In der kurzen Zeit, in der wir alle von zu Hause arbeiten mussten, haben wir regelmäßig Besprechungen per Video gemacht. Das hat gut funktioniert. Jetzt machen wir viele Besprechungen wieder vor Ort, dann stehen wir nebeneinander ohne Maske. Wir halten zwar Abstand, aber sind trotzdem zu fünft in einem Raum. Oder wir stehen im Flur, weil die Büros zu klein sind. Das führt dazu, dass ganz schön viel los ist, weil ständig Besprechungen auf dem Flur abgehalten werden. Dass es so unruhig ist, stört mich vor allem, wenn ich mich konzentrieren muss. Meinen Kolleginnen und Kollegen geht es ähnlich. Wir wünschen uns die Möglichkeit, im Homeoffice zu arbeiten.

"Ich arbeite leider in einem konservativ geführten Unternehmen, geleitet von alten, weißen Männern." Lily Weimar, 30, Grafikerin aus München

Meine Kolleginnen und direkten Vorgesetzten sind alle für das Homeoffice, aber entscheiden darf das eben nur der Vorstand. Und der sagt Nein. Das einzige Argument dafür lautet, dass wir uns solidarisch mit dem Kassenpersonal zeigen sollten. Die sitzen aber hinter einer Plexiglasscheibe, haben Mundschutz an und keine andere Wahl, weil sie ihren Beruf nicht von ihrem Wohnzimmer aus machen können - wir schon! Mir wird jetzt klar, dass ich in einem extrem konservativ geführten Unternehmen arbeite, geleitet von alten, weißen Männern, die nicht zukunftsorientiert sind. Ich vermute, hinter diesen Anweisungen steckt ein gewisser Kontrollzwang.

Ich fahre jeden Tag mit dem Fahrrad zur Arbeit, etwa eine Dreiviertelstunde, damit ich nicht mit den öffentlichen Verkehrsmitteln ins Büro kommen muss. Ein Auto habe ich nicht.
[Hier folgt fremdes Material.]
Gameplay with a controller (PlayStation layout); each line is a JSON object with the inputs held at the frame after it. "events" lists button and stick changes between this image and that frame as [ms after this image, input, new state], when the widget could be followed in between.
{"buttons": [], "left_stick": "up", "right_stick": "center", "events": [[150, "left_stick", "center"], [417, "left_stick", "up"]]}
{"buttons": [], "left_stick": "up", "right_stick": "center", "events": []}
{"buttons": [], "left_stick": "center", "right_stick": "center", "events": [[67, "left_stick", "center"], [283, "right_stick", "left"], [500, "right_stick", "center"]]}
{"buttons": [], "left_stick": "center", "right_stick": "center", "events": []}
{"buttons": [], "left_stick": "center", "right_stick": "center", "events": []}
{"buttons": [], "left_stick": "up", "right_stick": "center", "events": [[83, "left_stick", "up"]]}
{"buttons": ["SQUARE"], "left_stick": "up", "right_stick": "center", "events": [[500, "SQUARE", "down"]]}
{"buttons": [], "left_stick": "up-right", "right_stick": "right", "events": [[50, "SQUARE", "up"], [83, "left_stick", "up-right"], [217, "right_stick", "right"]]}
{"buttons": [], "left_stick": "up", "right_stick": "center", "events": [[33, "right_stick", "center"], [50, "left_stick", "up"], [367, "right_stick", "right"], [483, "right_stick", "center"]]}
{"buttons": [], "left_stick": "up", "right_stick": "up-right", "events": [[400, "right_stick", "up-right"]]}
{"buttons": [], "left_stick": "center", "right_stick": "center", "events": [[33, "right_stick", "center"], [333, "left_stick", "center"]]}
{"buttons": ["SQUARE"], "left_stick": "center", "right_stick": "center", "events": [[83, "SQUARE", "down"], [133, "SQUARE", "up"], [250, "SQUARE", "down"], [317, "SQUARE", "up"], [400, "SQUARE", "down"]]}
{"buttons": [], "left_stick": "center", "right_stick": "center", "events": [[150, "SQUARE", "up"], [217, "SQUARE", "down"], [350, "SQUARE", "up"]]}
Wenn es kälter wird, werde ich die U-Bahn nutzen müssen. Etwa ein Drittel meiner Kolleginnen und Kollegen kommt jetzt schon mit dem öffentlichen Nahverkehr. Wir leben in einer Großstadt, in der die Infektionszahlen wieder sehr hoch sind. Unser Bürogebäude liegt ein bisschen außerhalb und ist umgeben von anderen Bürogebäuden, die so gut wie leer sind, weil deren Angestellte ins Homeoffice geschickt wurden.